First Southwest is financial adviser to the town of about 39,000 in the mid-cities section of the DFW metroplex. Fulbright & Jaworski is bond counsel. Hurst is about 10 miles east of Fort Worth and 25 miles west of Dallas.

Insurance for the bonds, which are structured as serials with final maturity in 2038, will be at the bidder’s option. Hurst’s GO debt is rated AA by Standard & Poor’s and Aa3 by Moody’s.

Proceeds will fund expansions to the water and sewer system and street improvements. 

Beaumont Independent School District plans to offer $65 million of school building bonds this week. Southwest Securities is lead manager for the sale.

This is the second sale by the Gulf Coast district from a November authorization of $388.6 million, and the second new-money bond sale by the district in about a decade.

RBC Capital Markets is the financial adviser to the district, and Orgain, Bell & Tucker LLP and Oliver W. Sprott Jr. are co-bond counsel.

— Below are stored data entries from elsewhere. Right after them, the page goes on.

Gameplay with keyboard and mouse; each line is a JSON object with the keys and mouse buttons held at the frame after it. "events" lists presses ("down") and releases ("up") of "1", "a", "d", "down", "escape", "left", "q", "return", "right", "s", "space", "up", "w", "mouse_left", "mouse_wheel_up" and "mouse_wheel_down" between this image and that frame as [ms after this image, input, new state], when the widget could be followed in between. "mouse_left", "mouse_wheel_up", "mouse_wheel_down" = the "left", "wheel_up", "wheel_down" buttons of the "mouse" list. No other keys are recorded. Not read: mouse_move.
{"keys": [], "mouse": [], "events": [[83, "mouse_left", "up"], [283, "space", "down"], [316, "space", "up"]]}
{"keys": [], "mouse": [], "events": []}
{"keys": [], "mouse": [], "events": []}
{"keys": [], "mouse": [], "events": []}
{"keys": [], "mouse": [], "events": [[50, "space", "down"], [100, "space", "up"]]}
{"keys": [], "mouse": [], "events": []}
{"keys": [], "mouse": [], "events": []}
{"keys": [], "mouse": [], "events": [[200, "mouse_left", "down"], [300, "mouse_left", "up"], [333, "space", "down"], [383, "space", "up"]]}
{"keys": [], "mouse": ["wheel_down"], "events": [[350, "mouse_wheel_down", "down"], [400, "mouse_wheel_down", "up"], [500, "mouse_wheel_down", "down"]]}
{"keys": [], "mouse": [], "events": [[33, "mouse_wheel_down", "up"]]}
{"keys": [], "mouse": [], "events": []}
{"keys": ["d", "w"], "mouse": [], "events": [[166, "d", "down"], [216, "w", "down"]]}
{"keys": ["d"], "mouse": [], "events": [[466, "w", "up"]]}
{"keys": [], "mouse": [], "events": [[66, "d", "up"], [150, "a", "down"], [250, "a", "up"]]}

Prior to November’s election, district voters had approved only one bond referendum in the past 30 years. As recently as 2002, voters rejected a bond referendum despite the district identifying more than $300 million of needs at that time. The district’s 30 schools average 50 years old.

Total enrollment of about 19,300 is down from almost 21,000 in 2001. The district uses more than 200 portable classrooms to alleviate overcrowding in some schools.

This week’s sale will be backed by the state’s triple-A rated Permanent School Fund. Beaumont ISD carries underlying ratings of A-plus from Standard & Poor’s and A1 from Moody’s.

New Braunfels Independent School District is issuing $17 million of school building bonds this week following upgrades to AA-minus from A-plus by both Standard & Poor’s and Fitch Ratings.

Analysts said the higher rating reflects the central Texas district’s “historically very strong financial performance and position.”

Fitch said the upgrade also reflects substantial increases to the general-fund reserves despite enrollment growth pressures and the new state school funding formula.

The negotiated sale, which exhausts a $42 million bond package passed in 2006, will be led by First Southwest. The bonds come to market with the triple-A wrap of the PSF.

Proceeds will complete the projects from the ’06 authorization for one new elementary school, expansion of a middle school, increased transportation services, and an upgrade of the high school field house.